Problem:
The answer must reproduce all of the data below exactly and contain no images.

Recorded data
'''

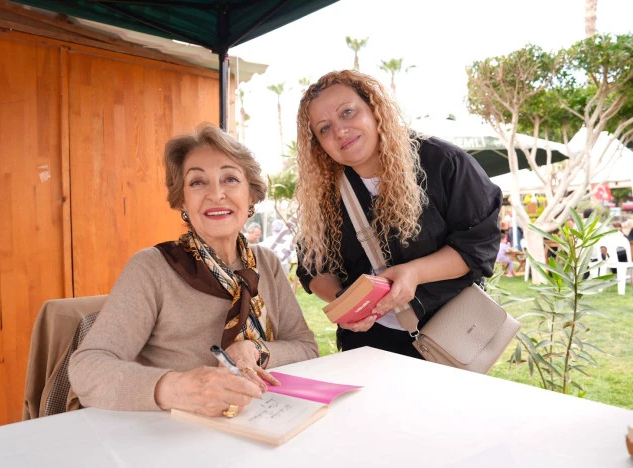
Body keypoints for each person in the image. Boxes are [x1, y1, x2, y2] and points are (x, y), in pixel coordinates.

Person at [69, 123, 318, 417]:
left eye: (230, 179)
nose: (216, 194)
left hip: (265, 418)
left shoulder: (267, 262)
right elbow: (87, 368)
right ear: (182, 201)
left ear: (250, 196)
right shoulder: (152, 267)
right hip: (175, 429)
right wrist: (176, 389)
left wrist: (256, 350)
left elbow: (306, 348)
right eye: (198, 182)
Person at [294, 70, 502, 357]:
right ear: (318, 144)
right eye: (324, 128)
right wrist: (346, 302)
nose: (340, 131)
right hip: (369, 345)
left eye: (347, 112)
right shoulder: (324, 190)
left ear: (374, 109)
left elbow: (478, 243)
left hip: (448, 336)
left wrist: (414, 273)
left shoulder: (443, 162)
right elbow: (313, 267)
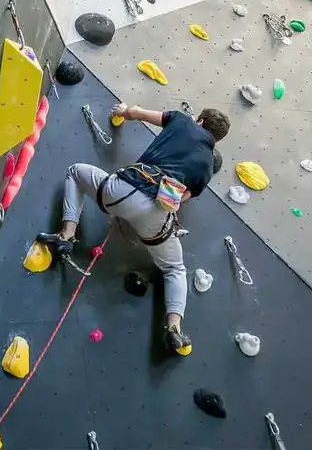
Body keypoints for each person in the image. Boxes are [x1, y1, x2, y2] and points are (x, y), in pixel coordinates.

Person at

'''

Response area:
Body keypoints for each person in the image. Boxes are [x1, y1, x2, y2] and points are (x, y), in pixel coordinates.

Person at [69, 123, 318, 417]:
left eye: (230, 179)
nose: (216, 194)
left hip: (265, 418)
left shoulder: (267, 262)
right elbow: (87, 368)
right ear: (182, 201)
left ear: (250, 196)
right shoulder: (152, 267)
right hip: (175, 429)
right wrist: (176, 389)
left wrist: (256, 350)
left elbow: (306, 348)
right eye: (198, 182)
Person at [294, 70, 502, 357]:
right ear: (318, 144)
right eye: (324, 128)
right wrist: (346, 302)
nose: (340, 131)
right hip: (369, 345)
left eye: (347, 112)
right shoulder: (324, 190)
left ear: (374, 109)
left elbow: (478, 243)
left hip: (448, 336)
left wrist: (414, 273)
left shoulder: (443, 162)
right elbow: (313, 267)
Body keypoints for each person in the image. Boxes are [x1, y1, x2, y2] and points are (x, y), in pixel coordinates.

Person at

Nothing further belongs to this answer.